First, centroids (chosen by the user) in the data set are randomly initialized. Then the distance of all the points to all the clusters is calculated and the point is assigned to the cluster with the least distance. Then centroids of all the clusters are recalculated by taking the mean of that cluster as the centroid. Then, data points are assigned to those clusters, and the process continues until the algorithm converges to a good solution. Usually, the algorithm takes a very small number of iterations to converge to a solution and does not bounce.


I hope that you find this article and explanation useful.

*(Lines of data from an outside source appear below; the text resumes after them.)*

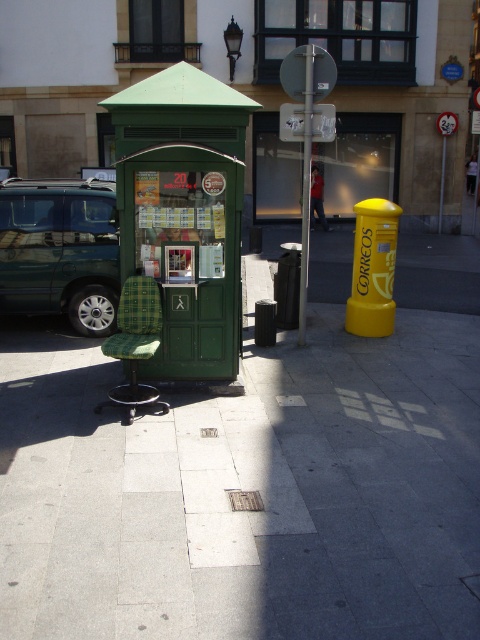
Question: Does smooth concrete pavement at center appear over metallic silver pole at center?

Choices:
 (A) yes
 (B) no

Answer: (B)

Question: Which point appears closest to the camera in this image?

Choices:
 (A) (45, 582)
 (B) (213, 100)

Answer: (A)

Question: Is metallic green van at left to the right of metallic silver pole at center from the viewer's perspective?

Choices:
 (A) yes
 (B) no

Answer: (B)

Question: Is green matte bus stop at center below metallic silver pole at center?

Choices:
 (A) yes
 (B) no

Answer: (A)

Question: Which of the following is the closest to the observer?

Choices:
 (A) (36, 237)
 (B) (204, 314)
 (C) (304, 230)

Answer: (B)

Question: Which of the following is the closest to the observer?

Choices:
 (A) (302, 320)
 (B) (232, 545)

Answer: (B)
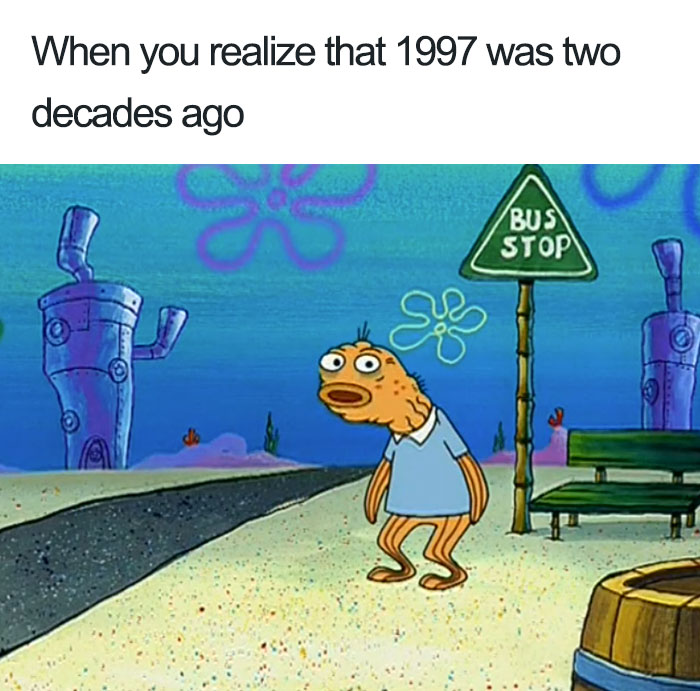
Find the location of a particular element. back bench leg is located at coordinates coord(687,520), coord(572,520).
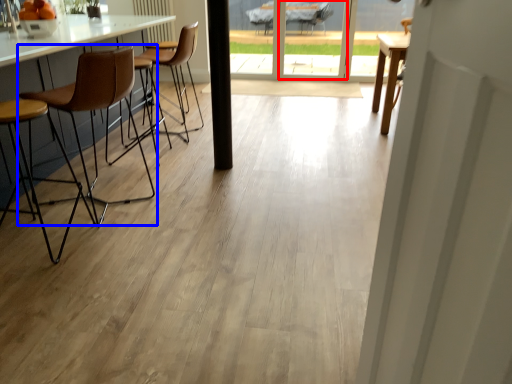
Question: Which of the following is the closest to the observer, screen door (highlighted by a red box) or chair (highlighted by a blue box)?

Choices:
 (A) screen door
 (B) chair

Answer: (B)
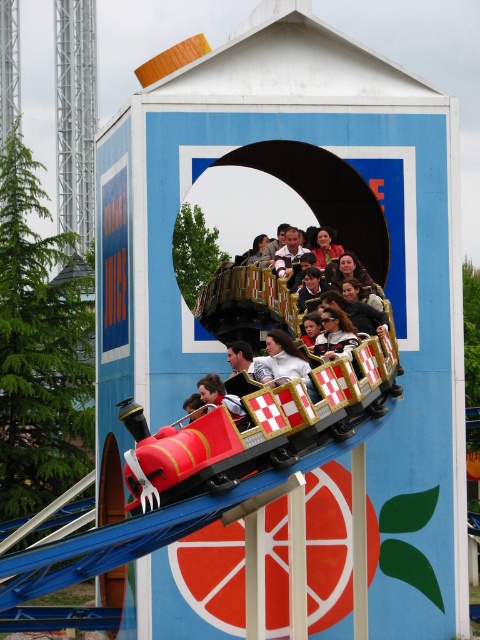
You are standing in the amusement park and see the metallic red roller coaster at center and the matte black roller coaster car at center. Which one is positioned more to the right side?

The metallic red roller coaster at center is positioned more to the right side than the matte black roller coaster car at center.

You are standing at the entrance of the amusement park and want to locate the metallic red roller coaster at center. According to the coordinate system where the bottom left corner is the origin, where would you find it?

The metallic red roller coaster at center is located at the coordinate point of 0.709 on the x axis and 0.448 on the y axis.

You are a photographer trying to capture a clear photo of the metallic red roller coaster at center and the matte black sunglasses at center. However, you notice that one object might block the view of the other. Based on their sizes, which object is more likely to block the other?

The metallic red roller coaster at center might be wider than matte black sunglasses at center, so it is more likely to block the view of the matte black sunglasses at center.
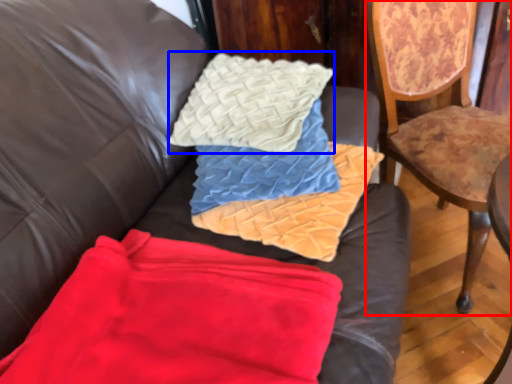
Question: Which of the following is the closest to the observer, chair (highlighted by a red box) or throw pillow (highlighted by a blue box)?

Choices:
 (A) chair
 (B) throw pillow

Answer: (A)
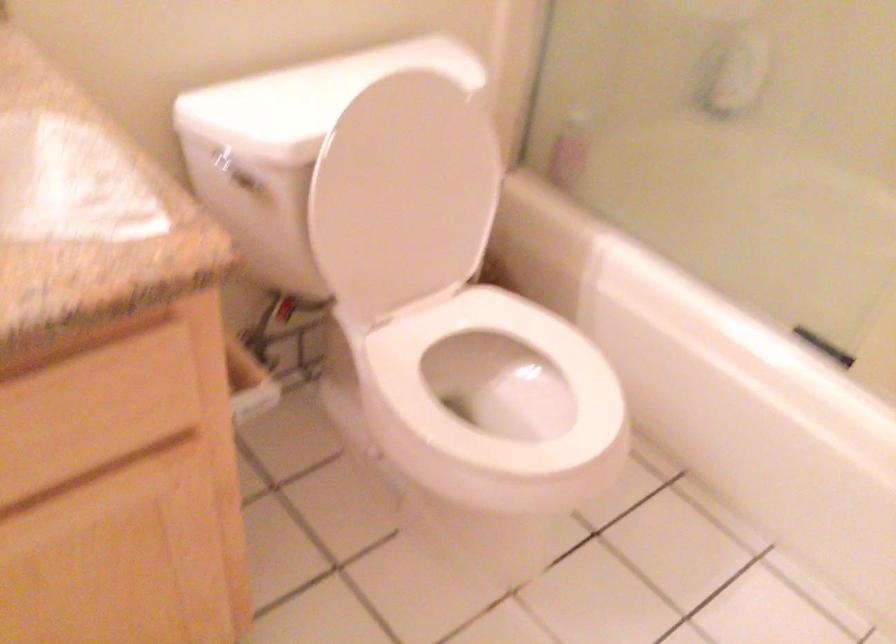
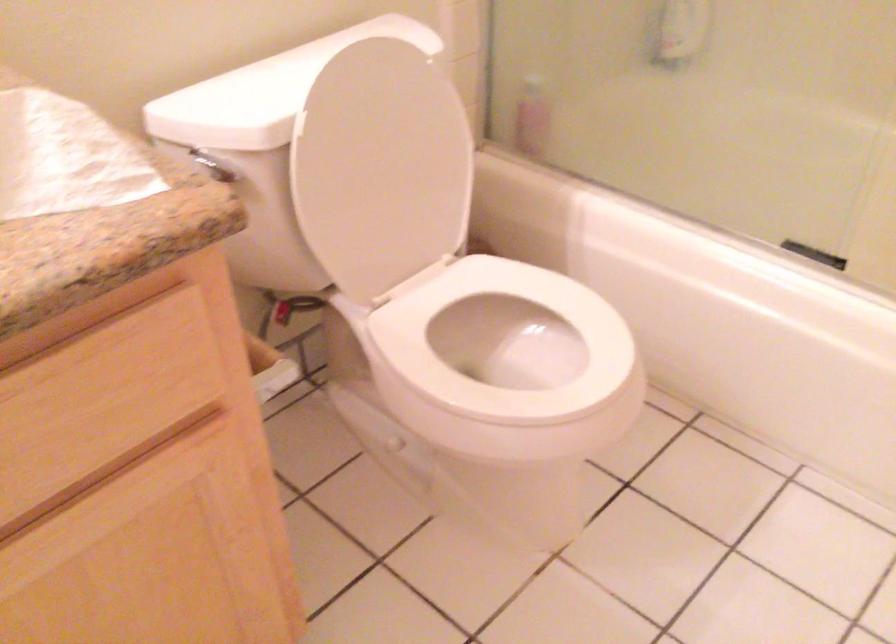
In the second image, find the point that corresponds to (496,383) in the first image.

(504, 348)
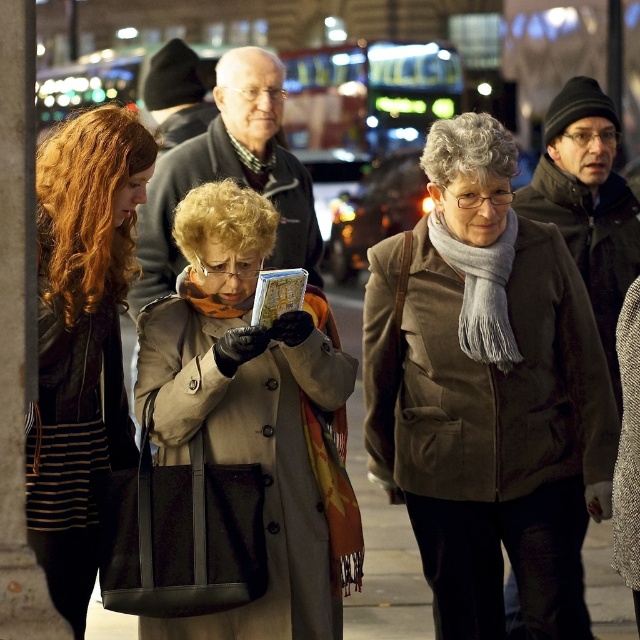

Frequently Asked Questions
What is image segmentation?
Image segmentation is a computer vision task that separates an image into groups of pixels based on variables like their proximity to one another, color, brightness and shape. An image can then be processed much faster, even if it contains complex visual data.
What are the types of image segmentation?
The main types of image segmentation are instance segmentation, semantic segmentation and panoptic segmentation.
What are the problems with image segmentation?
Image segmentation faces a number of challenges. Certain types of image segmentation can be impacted by lighting and contrast, while others may be too simple to handle more complex visual data. In addition, image segmentation often struggles with properly defining ‘meaningful regions’ to analyze an image.